Podczas wczorajszej gali UFC Vegas 6, Chris Weidman powrócił na zwycięskie tory zwyciężając pierwszą walkę w UFC od lipca 2017 roku. Były mistrz organizacji pokonał Omara Akhmedova przez jednogłośną decyzję ale w klatce, szczególnie w drugiej rundzie miał sporo problemów ze swoim przeciwnikiem.
W rozmowie z komentatorem Paulem Felderem, Chris Weidman przyznał, że chociaż poczuł ulgę z mocno wyczekiwanego zwycięstwa, nie był to jego najlepszy występ:
Człowieku, to zwycięstwo było dla mnie ogromnie ważne. Ciążyła na mnie duża presja i cieszę się, że to moja ręka została podniesiona po walce. Oczywiście nie jestem zbyt zadowolony z tego występu, ale potrzebowałem wygranej. Zrobiłem to. Nie mogę być aż tak zły na siebie.
Felder pochwalił Weidmana za wykorzystaniu grapplingu i zapytał byłego mistrza o to jaki był jego plan walkę z Akhmedovem:
Plan gry polegał na tym, żeby zbliżyć się do jego nóg i zablokować początkowe ruchy, następnie skupić się na moich umiejętnościach parterowych i ground and poud. To była dobra walka, to twardy zawodnik – powiedział Weidman.
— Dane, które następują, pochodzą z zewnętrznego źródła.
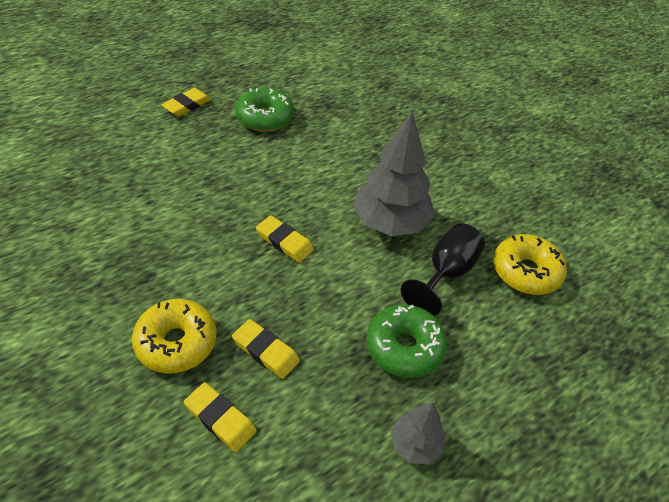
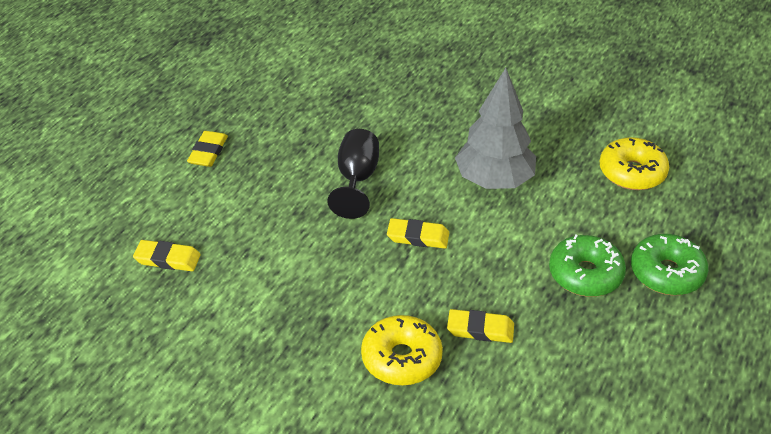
camera: 25 degrees left, 5 degrees down
yellow eraser [184,382,257,452] -> yellow eraser moved to [133,240,201,271]
green donut [235,88,294,132] -> green donut moved to [631,234,708,295]
grey tree [391,402,446,464] -> none
black goblet [401,223,485,316] -> black goblet moved to [327,129,379,219]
Amerykanin zapowiedział również, że po tej wygranej cała waga średnia powinna mieć się na baczności:
Wróciłem! Wróciłem do wagi średniej. Wszyscy najlepsi zawodnicy w tej dywizji, idę po was. Wiem, że to nie była najwspanialsza wygrana, ale kiedy wszystko mi się układa to jestem problem w klatce dla każdego zawodnika.